Late in life, I have come to see more clearly that there are many ways we touch one another. While I struggled with my dad’s lack of physical touch and his emotional distance, he touched me in ways that I had not fully appreciated and that have shaped me profoundly. When I consider his call, commitment, and generosity, my ambivalence gives way to acceptance and my burden of sadness lifts.
And I am glad that I kissed my dad.
Tom,
Thank you. If our family is our first school of theology, I feel like you, through your story and openness, helped me look back at my old notes this morning.
Thank you for sharing your very personal story. Many of us who grew up in this culture know what you are talking about—that work ethic was so strong, wasn’t it? Thank you for showing us new places of light.

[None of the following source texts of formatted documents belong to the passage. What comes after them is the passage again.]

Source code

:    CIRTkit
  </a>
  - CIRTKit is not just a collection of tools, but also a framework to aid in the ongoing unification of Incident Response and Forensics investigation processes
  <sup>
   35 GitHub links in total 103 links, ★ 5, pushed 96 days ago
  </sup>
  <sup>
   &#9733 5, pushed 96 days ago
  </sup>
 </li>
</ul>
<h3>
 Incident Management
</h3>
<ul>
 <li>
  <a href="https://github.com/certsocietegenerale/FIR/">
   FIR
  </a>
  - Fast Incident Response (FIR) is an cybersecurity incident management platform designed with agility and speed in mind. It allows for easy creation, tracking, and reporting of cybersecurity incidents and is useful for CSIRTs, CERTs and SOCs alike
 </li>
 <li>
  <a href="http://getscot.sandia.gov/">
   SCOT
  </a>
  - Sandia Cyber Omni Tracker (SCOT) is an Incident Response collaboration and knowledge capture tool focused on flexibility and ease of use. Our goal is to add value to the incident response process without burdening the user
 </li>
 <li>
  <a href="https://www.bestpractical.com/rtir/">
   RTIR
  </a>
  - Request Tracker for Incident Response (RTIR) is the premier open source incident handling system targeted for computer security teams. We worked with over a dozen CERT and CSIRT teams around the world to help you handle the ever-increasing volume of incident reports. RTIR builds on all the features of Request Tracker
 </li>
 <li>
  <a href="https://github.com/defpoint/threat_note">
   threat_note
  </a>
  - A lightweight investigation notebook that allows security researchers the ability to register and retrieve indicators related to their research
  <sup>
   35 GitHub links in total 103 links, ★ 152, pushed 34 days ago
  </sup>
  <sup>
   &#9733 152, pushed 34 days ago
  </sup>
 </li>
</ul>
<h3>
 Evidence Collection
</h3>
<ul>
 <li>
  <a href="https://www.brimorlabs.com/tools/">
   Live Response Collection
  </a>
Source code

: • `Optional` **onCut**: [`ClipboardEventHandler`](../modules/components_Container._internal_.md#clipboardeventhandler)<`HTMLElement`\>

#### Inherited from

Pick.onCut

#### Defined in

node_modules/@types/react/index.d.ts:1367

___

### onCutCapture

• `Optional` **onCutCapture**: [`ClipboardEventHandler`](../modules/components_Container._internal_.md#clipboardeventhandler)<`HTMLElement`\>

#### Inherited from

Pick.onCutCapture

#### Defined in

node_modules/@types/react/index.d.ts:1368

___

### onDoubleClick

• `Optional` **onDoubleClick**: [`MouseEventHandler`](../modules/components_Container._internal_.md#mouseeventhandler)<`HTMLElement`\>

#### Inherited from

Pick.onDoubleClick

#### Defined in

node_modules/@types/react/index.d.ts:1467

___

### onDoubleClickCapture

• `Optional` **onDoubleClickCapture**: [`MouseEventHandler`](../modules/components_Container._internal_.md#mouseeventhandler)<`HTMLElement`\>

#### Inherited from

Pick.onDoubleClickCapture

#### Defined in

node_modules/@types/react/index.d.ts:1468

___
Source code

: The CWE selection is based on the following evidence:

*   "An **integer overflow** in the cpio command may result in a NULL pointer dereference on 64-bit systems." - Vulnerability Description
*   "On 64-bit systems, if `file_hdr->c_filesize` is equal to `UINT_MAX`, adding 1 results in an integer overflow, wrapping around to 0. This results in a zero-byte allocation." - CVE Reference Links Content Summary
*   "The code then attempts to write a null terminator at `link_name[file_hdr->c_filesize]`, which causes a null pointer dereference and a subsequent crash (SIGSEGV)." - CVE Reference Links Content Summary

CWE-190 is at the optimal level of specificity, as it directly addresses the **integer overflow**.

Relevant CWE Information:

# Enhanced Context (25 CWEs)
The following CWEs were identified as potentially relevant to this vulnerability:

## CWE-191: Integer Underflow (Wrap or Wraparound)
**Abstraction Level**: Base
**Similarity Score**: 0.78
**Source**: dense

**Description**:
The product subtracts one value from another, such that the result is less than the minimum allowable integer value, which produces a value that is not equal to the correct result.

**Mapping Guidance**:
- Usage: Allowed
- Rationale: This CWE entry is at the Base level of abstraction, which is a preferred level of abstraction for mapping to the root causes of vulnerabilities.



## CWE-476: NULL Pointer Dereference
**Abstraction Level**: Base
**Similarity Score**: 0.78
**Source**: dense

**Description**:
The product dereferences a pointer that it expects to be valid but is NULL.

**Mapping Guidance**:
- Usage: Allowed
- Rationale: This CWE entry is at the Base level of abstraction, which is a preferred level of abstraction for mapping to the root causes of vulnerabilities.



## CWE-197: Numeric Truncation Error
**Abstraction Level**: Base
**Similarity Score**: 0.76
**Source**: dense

Thank you Tom. Our fathers walked parallel paths and the feelings you share resonate in my life. Your path to peace is inspiring . Take care
Thanks, Tom, for helping us see the lonely darkness of 3 A.M. as something else–a place where God abides and memory awakens to remind us of truths too delicate, perhaps, for the light of day. Your story of kissing your father was especially meaningful to me.
Back in college my freshman year I remember being stunned in a psychology class of a professor I really respected. He must have been talking about parents and their love for us. Then he said before the class ended, “If you haven’t told your parents you loved them, you must do it.”
I remember walking in a daze across campus, wondering how in the world I could possibly do that. We simply didn’t say such things in my family of eight kids. I knew they loved me, and I always assumed they knew I loved them. Did I really need to say it? My dad and mom, like yours, were part of the greatest generation. You lived out love through daily acts of love, not words.
I think I wrote them a letter, but it was still hard to write and remained hard to say until their deaths over 20 years ago. My comfort is that they figured we knew what they knew: words of love are good and often necessary–and often hard to say–but the daily agenda of love is both harder and more lasting.
Thanks again for these two meditations.
This was so nuanced. Thanks for your thoughts about darkness (instructive) and about your relationship with your dad (heart-warming). I really appreciated reading it this morning.
Thank you for sharing this experience–it helps me understand my relationship with my mother and my father. And, maybe how I visualize and experience God in my life. Thanks again.
Thank you for reminding me this morning of my five very enjoyable years, 1960-1965, teaching alongside your dad at GRCHS at the corner of Franklin and Madison. What coaches: Warners, Vryhof, Bykerk, Zandee, VanderMey, TenBroek, Riekena – great students, athletes and families too!
Is this the Mr Breuker I had for Latin in 1960 in the Mad Building? I really enjoyed that class.